The pattern played out again with AMC Theaters, another brick-and-mortar institution that hedge funds had trumpeted as a stock to sell short. Many who had participated in Gamestop — and many like myself, who had simply watched — decided to get on the bandwagon just to try it out. AMC stock was on the rise, from $3 to an eventual high of $20. I myself bought a few shares at $15 to see how far the crowd’s momentum could take it, and also to fight the good fight to help movie theater chains like AMC survive.
But after rising to $20, AMC stock then retreated to around $5 per share, leaving me and many others with thousands of dollars in losses. It wasn’t all bad, as AMC was able to avoid bankruptcy and shore up its business by selling more stock, making a moviegoer like me happy regardless. (I’m holding onto my shares for now.)
Next, the group moved on to promote cryptocurrencies, electronic currencies like Bitcoin. The success of Bitcoin has sparked many alternative coins (or altcoins), which are less popular, less liquid coins whose price movements are often determined more by speculation about what the “next big coin” will be than any economic fundamentals.

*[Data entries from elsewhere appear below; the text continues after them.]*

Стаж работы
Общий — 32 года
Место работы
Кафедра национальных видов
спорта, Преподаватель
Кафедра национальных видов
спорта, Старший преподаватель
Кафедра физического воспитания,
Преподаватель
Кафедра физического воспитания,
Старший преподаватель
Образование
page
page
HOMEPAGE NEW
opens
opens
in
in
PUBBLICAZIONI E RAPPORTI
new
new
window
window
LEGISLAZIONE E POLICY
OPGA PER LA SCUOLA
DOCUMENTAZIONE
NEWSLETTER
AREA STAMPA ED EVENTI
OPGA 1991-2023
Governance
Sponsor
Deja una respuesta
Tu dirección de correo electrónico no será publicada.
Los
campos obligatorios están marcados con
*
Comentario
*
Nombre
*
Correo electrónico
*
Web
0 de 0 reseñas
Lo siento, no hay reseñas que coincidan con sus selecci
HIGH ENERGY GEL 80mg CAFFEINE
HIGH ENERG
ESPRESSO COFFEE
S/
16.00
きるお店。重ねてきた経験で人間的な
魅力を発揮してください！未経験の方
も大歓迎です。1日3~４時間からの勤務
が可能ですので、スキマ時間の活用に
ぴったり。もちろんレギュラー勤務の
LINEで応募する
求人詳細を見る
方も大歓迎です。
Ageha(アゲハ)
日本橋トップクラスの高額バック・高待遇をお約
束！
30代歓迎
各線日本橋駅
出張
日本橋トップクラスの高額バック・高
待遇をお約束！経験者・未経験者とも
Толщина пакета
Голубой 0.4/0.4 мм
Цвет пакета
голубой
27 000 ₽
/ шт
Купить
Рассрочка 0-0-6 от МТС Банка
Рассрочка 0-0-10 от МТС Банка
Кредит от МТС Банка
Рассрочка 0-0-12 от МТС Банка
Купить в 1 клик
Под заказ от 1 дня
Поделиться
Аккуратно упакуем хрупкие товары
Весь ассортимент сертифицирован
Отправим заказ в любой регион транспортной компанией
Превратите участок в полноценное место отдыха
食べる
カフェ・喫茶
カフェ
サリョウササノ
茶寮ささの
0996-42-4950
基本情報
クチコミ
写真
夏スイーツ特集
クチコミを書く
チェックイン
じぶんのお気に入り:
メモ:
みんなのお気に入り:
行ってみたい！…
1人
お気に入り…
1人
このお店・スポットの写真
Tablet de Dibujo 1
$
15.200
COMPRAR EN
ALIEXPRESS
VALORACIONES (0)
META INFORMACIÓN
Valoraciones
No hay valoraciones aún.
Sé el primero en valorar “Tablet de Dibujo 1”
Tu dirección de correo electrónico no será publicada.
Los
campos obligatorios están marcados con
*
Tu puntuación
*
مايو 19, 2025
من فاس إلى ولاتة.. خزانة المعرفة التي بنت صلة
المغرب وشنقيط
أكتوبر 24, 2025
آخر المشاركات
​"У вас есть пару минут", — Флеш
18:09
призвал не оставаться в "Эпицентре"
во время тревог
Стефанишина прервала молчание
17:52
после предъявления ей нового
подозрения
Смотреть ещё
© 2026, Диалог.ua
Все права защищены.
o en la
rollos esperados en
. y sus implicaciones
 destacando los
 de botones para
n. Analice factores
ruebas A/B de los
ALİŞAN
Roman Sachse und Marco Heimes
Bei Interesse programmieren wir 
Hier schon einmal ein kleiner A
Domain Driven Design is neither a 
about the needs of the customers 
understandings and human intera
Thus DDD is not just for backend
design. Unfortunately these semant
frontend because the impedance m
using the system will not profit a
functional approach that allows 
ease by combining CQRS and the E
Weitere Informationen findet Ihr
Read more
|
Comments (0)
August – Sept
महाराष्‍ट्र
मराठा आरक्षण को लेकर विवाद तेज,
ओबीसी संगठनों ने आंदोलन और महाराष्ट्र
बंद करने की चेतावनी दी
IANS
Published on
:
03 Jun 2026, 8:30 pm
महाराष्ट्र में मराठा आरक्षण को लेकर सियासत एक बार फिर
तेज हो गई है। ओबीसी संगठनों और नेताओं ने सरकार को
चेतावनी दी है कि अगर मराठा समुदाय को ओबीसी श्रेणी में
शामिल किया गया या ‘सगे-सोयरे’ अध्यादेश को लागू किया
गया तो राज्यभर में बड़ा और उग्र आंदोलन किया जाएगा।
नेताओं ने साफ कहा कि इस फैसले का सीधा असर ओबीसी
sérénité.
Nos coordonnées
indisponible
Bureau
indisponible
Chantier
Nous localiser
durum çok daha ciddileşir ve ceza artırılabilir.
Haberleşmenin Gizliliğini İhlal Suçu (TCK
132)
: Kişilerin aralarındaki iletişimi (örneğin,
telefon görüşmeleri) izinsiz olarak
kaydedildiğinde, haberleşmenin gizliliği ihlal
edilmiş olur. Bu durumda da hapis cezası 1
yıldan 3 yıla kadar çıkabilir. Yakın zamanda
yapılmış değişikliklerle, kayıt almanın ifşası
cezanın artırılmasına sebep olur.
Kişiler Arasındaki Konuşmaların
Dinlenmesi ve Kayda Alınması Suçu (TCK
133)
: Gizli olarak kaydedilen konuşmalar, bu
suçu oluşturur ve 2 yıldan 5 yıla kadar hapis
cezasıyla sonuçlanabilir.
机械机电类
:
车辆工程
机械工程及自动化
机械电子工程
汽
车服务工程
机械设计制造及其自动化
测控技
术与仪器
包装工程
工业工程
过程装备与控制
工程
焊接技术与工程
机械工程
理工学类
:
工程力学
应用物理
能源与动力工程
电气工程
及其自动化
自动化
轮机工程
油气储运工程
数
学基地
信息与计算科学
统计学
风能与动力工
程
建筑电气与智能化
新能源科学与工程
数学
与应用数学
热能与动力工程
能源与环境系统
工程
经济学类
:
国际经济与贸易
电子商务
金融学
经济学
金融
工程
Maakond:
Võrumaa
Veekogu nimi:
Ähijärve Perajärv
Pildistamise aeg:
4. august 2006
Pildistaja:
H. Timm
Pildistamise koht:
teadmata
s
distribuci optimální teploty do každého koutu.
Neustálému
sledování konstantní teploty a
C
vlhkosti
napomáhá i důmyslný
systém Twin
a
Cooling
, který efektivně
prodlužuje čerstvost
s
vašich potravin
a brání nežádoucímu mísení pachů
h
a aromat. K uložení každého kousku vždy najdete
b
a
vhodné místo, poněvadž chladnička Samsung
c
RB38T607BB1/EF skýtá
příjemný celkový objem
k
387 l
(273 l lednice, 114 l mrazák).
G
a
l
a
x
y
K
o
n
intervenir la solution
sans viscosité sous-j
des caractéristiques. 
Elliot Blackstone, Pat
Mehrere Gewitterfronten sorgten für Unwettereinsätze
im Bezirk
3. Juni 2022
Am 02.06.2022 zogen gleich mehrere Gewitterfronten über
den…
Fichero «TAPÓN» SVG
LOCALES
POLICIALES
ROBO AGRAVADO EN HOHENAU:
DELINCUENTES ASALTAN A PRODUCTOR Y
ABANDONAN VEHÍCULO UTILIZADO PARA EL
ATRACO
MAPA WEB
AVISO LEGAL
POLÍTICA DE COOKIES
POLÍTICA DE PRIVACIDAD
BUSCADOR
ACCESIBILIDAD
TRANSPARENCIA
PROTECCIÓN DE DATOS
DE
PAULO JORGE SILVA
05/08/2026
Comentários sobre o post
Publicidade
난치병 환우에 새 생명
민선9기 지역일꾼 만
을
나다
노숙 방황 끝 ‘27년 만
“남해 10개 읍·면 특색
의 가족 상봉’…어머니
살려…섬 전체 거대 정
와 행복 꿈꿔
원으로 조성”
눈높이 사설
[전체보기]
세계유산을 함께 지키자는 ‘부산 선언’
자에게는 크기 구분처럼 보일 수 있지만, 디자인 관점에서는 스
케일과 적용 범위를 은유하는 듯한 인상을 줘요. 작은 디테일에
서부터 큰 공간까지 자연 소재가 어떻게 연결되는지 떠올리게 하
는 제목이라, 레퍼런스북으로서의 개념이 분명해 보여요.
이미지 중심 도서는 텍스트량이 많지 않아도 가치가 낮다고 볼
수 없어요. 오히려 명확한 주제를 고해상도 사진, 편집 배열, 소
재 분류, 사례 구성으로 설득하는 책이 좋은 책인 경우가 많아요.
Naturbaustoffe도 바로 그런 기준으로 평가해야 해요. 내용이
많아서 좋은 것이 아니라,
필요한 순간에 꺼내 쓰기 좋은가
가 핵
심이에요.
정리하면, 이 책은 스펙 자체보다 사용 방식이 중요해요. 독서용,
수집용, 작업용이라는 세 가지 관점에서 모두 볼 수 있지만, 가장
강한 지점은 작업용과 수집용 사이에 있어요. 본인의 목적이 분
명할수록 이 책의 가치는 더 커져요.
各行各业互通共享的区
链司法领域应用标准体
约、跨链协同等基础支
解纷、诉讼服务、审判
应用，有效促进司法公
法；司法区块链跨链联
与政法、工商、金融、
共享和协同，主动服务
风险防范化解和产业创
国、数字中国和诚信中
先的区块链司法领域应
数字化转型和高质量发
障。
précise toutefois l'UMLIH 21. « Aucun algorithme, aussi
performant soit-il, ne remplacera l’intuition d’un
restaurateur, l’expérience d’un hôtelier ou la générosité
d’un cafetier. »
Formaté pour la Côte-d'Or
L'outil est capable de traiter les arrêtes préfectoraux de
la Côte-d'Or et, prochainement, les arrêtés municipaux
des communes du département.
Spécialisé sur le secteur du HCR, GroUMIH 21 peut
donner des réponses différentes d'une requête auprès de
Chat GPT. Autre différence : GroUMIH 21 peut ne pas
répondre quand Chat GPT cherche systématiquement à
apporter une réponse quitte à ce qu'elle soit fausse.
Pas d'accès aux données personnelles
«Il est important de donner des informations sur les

Against this backdrop, the crowd at Wall Street Bets decided to push Dogecoin, an altcoin that was started almost as a joke and has a picture of a dog as its mascot. It began to rise dramatically, soaring to nearly 10 times it’s previous price, baffling even the coin’s founder. Musk once again got in on the game, tweeting about the coin to his tens of millions of followers. The coin continued its rise to almost 20 times its price on Jan. 1 before stabilizing and settling back to approximately 10 times its price when the surge began. (I sold a portion of my Dogecoin, more than making up for my losses on AMC, but am still holding on to some for posterity.)
But is this kind of bandwagon investing in “meme stocks” — named such because of how they are touted on social media platforms — really a good thing for consumers? Especially ones who are betting a significant portion of their savings and don’t have a history of investing in risky ventures?
In my own case, I could afford to lose the money I put into AMC, and as an avid investor in cryptocurrencies (including Bitcoin) and startups for many years, I know that the risk of losing all your money in any one investment is very real. But for many who are younger and less experienced, meme investing ratchets the old idea of a stock tip up to a whole new level of virality and financial risk. The rapidity with which the “tip” spreads and a new person can establish an account on apps to buy the latest hot thing makes it a much more fast-moving and potentially volatile proposition.
While sticking it to the man might have been a good rallying cry initially, the quick rise and descent of GameStop and stocks like it starts to make meme investing look more like a pump-and-dump operation and less like democratizing finance. The idea of a Ponzi scheme, which was pioneered by Charles Ponzi and named after him when he was arrested at the start of the roaring 1920s, was that those who got in early on the scheme made money by selling to those who got in later at much higher prices. It may be that something similar is going on here. Today’s insiders are influential social media personalities profiting by buying early, spreading the meme and getting their followers to buy in.
That means that most of the people putting money into the next big thing aren’t really investing, they are truly just gambling online. And that may not be a good thing for our markets or economy — or the little guy — after all.